Viability of ZFS dedupe for archive data

brettfk · August 13, 2024, 10:46am

I’m in the process of building a NAS that will be used to effectively archive a large amount of raw data. Performance is highly unlikely to ever be an issue as this archive may be accessed once or twice a year at most.

The plan is to build something with 180TB of usable storage. The files are already compressed so not expecting much saving here. Each file is somewhere between 1 and 1.5GB in size - I’m expecting by the end of this year to have tens of thousands of them.
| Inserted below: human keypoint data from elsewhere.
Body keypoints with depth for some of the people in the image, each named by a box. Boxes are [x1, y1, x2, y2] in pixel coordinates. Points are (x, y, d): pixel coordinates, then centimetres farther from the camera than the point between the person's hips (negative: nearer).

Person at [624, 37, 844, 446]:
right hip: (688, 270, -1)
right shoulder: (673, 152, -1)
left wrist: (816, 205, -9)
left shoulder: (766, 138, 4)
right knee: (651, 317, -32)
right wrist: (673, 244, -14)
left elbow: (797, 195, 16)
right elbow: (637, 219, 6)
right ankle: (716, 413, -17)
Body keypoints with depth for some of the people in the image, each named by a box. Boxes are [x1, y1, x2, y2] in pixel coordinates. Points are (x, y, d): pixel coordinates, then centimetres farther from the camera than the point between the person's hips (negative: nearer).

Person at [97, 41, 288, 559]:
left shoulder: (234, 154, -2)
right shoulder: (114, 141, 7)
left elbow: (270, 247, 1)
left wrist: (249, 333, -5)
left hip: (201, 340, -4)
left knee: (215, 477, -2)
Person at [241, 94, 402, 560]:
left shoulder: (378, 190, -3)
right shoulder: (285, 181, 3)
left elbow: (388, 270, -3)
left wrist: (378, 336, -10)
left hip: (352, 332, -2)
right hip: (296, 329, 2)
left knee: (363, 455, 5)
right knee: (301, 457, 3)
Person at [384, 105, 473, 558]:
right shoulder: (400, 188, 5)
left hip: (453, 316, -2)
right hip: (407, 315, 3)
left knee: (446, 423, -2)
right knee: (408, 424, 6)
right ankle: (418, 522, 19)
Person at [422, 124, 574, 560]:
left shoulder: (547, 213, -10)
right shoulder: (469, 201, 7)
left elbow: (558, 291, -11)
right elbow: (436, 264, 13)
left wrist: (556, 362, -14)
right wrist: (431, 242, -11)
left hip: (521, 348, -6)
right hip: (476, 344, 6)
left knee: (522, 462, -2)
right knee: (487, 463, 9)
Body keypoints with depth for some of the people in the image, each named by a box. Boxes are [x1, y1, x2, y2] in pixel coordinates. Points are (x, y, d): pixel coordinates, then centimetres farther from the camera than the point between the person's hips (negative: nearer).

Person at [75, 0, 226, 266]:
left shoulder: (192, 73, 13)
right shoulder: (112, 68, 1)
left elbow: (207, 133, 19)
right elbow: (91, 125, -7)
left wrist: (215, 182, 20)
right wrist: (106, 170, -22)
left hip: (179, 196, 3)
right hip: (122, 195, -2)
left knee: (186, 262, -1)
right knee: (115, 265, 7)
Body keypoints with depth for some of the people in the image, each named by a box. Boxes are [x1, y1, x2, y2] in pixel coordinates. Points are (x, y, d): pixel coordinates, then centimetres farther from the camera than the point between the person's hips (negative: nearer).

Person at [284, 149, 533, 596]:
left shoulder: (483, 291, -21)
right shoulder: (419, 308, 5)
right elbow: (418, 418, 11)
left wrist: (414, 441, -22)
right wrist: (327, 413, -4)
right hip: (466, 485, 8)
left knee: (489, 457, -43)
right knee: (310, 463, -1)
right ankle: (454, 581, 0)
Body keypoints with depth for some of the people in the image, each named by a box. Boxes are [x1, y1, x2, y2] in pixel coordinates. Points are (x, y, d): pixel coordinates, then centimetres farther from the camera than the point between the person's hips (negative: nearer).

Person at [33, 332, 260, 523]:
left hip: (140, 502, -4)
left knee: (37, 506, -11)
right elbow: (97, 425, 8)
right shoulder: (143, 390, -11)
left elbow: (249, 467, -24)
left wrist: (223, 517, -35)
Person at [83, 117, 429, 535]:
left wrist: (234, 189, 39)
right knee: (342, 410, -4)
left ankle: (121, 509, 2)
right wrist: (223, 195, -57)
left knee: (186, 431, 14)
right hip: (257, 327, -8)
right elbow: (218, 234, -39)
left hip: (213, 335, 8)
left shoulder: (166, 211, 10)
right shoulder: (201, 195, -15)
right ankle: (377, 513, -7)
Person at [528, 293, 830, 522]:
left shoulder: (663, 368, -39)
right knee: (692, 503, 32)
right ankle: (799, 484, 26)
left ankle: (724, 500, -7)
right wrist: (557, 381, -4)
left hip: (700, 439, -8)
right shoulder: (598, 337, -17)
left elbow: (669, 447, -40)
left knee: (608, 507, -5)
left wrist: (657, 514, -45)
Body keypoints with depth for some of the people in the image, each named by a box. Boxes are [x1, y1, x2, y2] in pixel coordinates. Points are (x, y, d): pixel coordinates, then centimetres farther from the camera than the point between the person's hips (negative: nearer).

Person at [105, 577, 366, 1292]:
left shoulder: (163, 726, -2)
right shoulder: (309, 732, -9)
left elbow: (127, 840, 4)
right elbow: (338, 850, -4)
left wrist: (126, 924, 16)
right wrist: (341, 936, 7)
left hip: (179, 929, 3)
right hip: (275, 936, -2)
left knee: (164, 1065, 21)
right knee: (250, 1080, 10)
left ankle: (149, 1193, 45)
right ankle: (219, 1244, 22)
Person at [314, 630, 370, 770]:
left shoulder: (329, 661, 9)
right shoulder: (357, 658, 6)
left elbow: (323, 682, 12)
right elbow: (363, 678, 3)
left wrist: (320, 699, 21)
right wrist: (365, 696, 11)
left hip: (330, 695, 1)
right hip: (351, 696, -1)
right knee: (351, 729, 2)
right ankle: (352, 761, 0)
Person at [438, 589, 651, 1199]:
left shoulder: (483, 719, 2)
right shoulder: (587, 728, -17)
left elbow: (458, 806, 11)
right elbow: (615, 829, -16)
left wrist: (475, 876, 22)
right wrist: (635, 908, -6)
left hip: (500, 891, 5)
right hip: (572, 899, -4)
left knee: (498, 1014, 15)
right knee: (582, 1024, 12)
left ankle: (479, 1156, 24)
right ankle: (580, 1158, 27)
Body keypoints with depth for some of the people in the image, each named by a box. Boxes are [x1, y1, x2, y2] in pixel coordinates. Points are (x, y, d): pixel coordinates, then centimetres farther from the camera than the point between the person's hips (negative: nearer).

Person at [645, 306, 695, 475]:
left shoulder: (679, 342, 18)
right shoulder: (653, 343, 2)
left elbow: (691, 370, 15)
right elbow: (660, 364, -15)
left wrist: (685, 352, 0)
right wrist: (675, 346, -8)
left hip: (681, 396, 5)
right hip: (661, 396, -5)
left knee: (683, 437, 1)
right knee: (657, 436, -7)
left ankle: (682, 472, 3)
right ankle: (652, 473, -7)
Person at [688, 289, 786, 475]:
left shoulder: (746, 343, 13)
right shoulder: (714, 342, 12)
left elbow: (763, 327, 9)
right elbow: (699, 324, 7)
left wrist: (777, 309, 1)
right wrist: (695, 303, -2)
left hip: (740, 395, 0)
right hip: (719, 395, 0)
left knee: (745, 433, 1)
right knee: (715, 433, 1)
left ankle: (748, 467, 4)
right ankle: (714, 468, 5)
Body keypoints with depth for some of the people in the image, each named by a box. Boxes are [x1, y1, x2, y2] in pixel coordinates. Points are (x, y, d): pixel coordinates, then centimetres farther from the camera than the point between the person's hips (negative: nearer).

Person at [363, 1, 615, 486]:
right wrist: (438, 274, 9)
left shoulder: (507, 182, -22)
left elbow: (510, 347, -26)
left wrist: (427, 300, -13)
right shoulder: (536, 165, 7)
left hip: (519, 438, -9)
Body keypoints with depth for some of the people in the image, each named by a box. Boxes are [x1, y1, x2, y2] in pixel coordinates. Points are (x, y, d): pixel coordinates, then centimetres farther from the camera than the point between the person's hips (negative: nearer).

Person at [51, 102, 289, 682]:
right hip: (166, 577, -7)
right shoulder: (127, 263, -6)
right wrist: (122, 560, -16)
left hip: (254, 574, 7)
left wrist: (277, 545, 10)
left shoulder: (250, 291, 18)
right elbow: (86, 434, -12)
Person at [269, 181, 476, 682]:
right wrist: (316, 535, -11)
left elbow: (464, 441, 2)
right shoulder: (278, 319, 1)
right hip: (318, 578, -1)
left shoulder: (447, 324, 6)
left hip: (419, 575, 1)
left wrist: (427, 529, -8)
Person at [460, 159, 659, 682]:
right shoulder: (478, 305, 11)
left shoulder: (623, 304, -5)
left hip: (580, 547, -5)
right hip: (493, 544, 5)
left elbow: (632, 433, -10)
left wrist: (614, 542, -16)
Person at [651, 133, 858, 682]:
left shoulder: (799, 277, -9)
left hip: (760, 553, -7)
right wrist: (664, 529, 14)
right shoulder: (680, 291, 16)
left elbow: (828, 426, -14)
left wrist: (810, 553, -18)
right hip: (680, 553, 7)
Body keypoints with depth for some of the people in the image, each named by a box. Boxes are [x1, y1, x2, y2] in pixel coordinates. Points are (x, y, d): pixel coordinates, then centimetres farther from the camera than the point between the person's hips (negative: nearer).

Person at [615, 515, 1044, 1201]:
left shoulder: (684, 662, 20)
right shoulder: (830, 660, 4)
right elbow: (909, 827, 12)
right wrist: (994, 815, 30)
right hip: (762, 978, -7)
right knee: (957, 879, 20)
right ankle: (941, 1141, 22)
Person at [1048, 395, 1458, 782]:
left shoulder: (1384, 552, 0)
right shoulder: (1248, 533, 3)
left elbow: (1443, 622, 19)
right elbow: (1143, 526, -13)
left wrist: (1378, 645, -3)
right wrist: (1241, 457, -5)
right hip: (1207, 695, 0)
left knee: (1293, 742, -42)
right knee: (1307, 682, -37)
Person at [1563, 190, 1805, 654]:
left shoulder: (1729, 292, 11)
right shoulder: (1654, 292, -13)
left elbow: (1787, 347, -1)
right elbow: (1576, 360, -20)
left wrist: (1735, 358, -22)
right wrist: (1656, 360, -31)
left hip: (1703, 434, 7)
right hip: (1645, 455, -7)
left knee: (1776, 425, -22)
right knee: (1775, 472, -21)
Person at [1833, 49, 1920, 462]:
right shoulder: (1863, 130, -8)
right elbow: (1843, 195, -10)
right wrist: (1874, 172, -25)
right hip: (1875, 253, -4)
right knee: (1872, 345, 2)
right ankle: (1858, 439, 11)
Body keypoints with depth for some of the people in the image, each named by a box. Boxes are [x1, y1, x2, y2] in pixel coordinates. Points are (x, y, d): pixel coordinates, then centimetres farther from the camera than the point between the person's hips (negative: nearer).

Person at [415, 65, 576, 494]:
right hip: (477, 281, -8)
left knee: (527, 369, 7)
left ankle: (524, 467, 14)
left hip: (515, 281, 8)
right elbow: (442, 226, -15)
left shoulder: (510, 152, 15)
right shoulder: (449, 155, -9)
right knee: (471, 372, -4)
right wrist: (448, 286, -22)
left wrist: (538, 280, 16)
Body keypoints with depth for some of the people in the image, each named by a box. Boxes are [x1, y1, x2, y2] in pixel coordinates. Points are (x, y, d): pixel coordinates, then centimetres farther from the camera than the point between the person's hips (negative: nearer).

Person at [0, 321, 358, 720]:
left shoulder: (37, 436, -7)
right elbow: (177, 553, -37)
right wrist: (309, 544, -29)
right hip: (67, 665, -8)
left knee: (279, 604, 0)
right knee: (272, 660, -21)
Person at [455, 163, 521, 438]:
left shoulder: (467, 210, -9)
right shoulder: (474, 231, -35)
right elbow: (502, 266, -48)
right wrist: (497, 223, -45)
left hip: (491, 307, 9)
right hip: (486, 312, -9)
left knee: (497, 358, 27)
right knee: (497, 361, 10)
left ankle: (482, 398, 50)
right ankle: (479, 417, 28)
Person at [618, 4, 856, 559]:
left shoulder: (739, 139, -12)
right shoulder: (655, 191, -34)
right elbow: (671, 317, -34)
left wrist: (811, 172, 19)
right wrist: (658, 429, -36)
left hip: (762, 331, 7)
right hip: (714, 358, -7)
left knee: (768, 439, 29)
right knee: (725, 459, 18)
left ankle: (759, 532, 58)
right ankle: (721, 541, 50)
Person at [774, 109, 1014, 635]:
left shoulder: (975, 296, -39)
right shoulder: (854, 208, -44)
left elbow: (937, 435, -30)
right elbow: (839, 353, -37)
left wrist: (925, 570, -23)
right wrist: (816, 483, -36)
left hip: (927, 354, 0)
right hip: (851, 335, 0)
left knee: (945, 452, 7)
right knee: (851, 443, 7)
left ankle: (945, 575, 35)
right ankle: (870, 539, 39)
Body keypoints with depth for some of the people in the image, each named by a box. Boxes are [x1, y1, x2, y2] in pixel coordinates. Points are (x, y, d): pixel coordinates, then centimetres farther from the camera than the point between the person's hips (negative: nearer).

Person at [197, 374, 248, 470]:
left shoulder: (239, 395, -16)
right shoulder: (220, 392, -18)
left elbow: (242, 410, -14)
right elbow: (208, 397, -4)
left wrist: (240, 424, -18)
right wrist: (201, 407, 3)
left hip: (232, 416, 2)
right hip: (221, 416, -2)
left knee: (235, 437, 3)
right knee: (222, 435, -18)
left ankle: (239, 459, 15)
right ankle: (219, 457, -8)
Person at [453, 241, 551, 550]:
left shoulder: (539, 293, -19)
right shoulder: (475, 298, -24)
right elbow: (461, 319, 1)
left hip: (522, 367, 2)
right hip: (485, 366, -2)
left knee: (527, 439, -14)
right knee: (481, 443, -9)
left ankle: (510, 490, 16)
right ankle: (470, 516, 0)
I want (and need) to keep cost down so I’m thinking of utilizing ZFS dedupe on the volume, assuming the data can be deduped (something we are testing at the moment). The server is currently specced with 512GB RAM along with the 180TB of storage.

I’ve seen many posts in the past about this but wanted to ask about our specific use case. We’re a small business so budget is tight. Appreciate your thoughts on this, and what the best record size may be to make the most of dedupe.

Johnny_Fartpants · August 13, 2024, 10:55am

I wouldn’t recommend dedup atm as it can still bite you in the butt and the savings vary massively. I would instead explore different compression options on your datasets and send over some sample data and find the best fit for you. You may also want to do the same with record size for example try a dataset with 1M and compare to the default. Your biggest cost savings could be on how you configure your system (vdev type and size) and the cost of your hardware unless you are using existing hardware.

ericloewe · August 13, 2024, 12:07pm

If it’s archived data, just dedupe it offline with whatever tool works best for you. No point in throwing that workload onto ZFS.

Arwen · August 13, 2024, 3:56pm

If the data is pre-compressed, their is a chance that the foreign compression program adds date / time stamp, or other information to the file. Thus, even 2 identical source files, compressed at different times may not be able to use ZFS de-dup for all the blocks.

Further, ZFS has recently added ZSTD compression, which may mean that un-compressing the source files and allowing ZFS to compress and de-dup them might end up better. And the files appear to any network share access, as un-compressed, (even though it’s compressed on disk).

Last, towards the end of the year, a new OpenZFS feature may be released, Fast De-Dup. It may or may not help your use case. Plus, many times it is best to wait on major new features until others have proven the new feature reliable. (I may be paranoid, but I tell you my storage is out to get me!)

Stux · August 13, 2024, 6:35pm

Dedup trades memory and cpu to save hard disk.

Memory is significantly more expensive than disk.

I’d say you need significant dedup savings to justify the extra equipment cost over just buying more disk.

Worth reading the story of “that guy”

Davvo · August 13, 2024, 6:39pm

Usually it’s cheaper to buy more HDD space than running deduplication.